Colombo: Sri Lankan security forces raided an anti-government protest camp in the commercial capital Colombo early on Friday, two protest organisers said, a sign that the country’s new president was cracking down a day after his swearing in.
Hundreds of security personnel surrounded the “Gota Go Gama” protest camp, mockingly named after the former Sri Lankan President Gotabaya Rajapaksa, past midnight and then took apart a section of it, the two organisers said.
After surrounding the camp, security personnel moved in front of the presidential secretariat, started dismantling some tents and assaulted protesters in the area, protest organiser Manjula Samarasekara said.
Members of Sri Lankan security forces patrol the Presidential Secretariat in Colombo in the early hours of Friday.Credit:Getty Images
A part of the colonial-era secretariat was occupied by protesters, along with the president and prime minister’s official residences earlier this month. The residences were later handed back to government authorities.
“Very concerned about reports from the Galle Face protest site,” Sarah Hulton, the British High Commissioner to Sri Lanka, said in a tweet.
“We have made clear the importance of the right to peaceful protest.”
Sri Lankan soldiers raided the anti-government protest camp outside of the Presidential Secretariat in the early morning hours of July 22, breaking down tents and forcibly removing activists.Credit:Getty Images
At least 50 protesters were injured, the organisers said, including some journalists who were beaten by security forces.
“It was a systematic and premeditated attack,” protest organiser Chameera Dedduwage said. “They actually brutally attacked people.”
Police and army spokespeople did not immediately respond to calls from Reuters.
Hours later, new President Ranil Wickremesinghe told the military to maintain order across key districts the South Asian nation’s capital.
Wickremesinghe is set to appoint a new prime minister and cabinet on Friday morning (Colombo time), local media reported, as he moves to put a government in place to revive bailout talks with the International Monetary Fund.
The ministers will be sworn in after they are appointed at 9am, according to local media, which cited the president’s media division.
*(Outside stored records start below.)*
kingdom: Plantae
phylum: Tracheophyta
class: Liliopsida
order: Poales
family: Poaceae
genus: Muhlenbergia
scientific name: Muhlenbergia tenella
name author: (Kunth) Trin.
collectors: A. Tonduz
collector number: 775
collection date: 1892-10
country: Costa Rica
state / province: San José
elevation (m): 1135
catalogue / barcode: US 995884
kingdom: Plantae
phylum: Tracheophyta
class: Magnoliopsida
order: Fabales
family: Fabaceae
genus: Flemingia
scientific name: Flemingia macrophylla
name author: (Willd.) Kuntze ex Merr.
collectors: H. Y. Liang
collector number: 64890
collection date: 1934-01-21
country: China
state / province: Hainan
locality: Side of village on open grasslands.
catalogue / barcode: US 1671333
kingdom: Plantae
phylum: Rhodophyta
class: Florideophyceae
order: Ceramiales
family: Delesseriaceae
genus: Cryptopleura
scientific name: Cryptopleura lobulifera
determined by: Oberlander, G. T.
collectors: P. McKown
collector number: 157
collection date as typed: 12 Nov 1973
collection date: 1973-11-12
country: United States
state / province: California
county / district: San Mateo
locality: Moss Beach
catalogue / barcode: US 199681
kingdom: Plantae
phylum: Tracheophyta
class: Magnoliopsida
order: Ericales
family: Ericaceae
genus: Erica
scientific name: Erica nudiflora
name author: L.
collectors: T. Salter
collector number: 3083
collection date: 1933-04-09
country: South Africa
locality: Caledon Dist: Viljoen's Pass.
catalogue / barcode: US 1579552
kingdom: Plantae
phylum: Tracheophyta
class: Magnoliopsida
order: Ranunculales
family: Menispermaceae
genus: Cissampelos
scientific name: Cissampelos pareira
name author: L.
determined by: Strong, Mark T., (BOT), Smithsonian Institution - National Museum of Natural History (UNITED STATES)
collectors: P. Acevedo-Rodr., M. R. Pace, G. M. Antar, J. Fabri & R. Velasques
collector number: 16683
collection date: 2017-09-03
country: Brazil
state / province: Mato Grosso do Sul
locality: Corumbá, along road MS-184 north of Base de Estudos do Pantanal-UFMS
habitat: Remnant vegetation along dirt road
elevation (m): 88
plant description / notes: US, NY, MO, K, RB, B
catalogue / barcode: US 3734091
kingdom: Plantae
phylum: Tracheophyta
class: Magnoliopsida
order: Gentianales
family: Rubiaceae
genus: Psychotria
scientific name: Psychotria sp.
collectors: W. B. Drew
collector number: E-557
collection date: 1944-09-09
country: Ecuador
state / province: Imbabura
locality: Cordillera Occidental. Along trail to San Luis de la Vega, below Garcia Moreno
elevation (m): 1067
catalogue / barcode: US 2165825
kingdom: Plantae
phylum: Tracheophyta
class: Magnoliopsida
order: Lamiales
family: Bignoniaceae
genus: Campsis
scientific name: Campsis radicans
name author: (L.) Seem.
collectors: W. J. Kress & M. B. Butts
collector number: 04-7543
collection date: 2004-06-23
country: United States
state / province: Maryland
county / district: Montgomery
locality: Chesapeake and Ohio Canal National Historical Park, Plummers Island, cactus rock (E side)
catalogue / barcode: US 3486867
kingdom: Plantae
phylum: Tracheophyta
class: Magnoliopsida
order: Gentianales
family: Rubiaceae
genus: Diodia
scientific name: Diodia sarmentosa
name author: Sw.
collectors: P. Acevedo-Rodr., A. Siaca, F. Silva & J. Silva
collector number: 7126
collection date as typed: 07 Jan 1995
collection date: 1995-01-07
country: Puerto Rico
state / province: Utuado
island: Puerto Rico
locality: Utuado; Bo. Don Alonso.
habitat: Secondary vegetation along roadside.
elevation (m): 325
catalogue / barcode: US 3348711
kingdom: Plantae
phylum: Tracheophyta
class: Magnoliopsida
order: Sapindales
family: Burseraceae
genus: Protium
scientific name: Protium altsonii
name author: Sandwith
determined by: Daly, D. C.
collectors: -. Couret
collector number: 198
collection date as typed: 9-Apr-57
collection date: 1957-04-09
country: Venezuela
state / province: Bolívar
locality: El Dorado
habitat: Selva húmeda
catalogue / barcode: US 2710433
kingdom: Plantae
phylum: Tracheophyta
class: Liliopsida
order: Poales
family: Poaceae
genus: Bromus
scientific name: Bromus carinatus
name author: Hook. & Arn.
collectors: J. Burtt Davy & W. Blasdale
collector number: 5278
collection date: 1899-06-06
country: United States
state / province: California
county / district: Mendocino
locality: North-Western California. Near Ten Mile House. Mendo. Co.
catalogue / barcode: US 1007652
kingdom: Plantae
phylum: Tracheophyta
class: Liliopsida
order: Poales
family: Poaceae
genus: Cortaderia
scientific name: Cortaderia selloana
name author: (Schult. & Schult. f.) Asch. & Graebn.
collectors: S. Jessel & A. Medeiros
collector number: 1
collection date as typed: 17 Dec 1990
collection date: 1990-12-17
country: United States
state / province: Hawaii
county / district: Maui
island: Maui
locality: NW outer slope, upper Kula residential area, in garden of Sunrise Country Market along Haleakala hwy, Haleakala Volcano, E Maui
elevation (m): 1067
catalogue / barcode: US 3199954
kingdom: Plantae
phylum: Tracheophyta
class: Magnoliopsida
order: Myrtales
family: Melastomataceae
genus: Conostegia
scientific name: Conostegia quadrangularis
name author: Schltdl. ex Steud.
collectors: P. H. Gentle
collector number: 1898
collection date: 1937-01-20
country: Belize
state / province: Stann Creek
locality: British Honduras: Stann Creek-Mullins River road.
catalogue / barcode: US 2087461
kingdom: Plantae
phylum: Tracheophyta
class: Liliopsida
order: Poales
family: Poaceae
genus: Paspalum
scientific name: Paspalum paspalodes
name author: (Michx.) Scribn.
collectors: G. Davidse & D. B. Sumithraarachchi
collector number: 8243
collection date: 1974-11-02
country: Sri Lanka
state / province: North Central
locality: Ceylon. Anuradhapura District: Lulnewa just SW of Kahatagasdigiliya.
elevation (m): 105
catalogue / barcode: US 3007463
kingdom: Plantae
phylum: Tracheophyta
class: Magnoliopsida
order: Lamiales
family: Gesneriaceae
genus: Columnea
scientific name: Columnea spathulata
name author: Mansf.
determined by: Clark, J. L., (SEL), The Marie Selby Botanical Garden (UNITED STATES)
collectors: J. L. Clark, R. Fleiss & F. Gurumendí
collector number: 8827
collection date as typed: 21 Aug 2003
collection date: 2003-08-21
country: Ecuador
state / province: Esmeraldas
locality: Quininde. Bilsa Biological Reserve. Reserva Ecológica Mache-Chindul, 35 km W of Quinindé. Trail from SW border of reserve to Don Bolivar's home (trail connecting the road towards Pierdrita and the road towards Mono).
Dinesh Gunawardena, a senior MP and close associate of Wickremesinghe, is expected to be named prime minister, according to several reports.
Sri Lanka is under a state of emergency imposed by Wickremesinghe on Sunday. Previous emergency regulations have been used to give powers to the military to detain and arrest protesters, and curtail the right to protest.
Wickremesinghe, the former prime minister, was sworn into office on Thursday after winning a parliamentary vote this week, following the resignation of Rajapaksa who fled to Sri Lanka in the wake of massive public protests triggered by the country’s worst economic crisis in seven decades.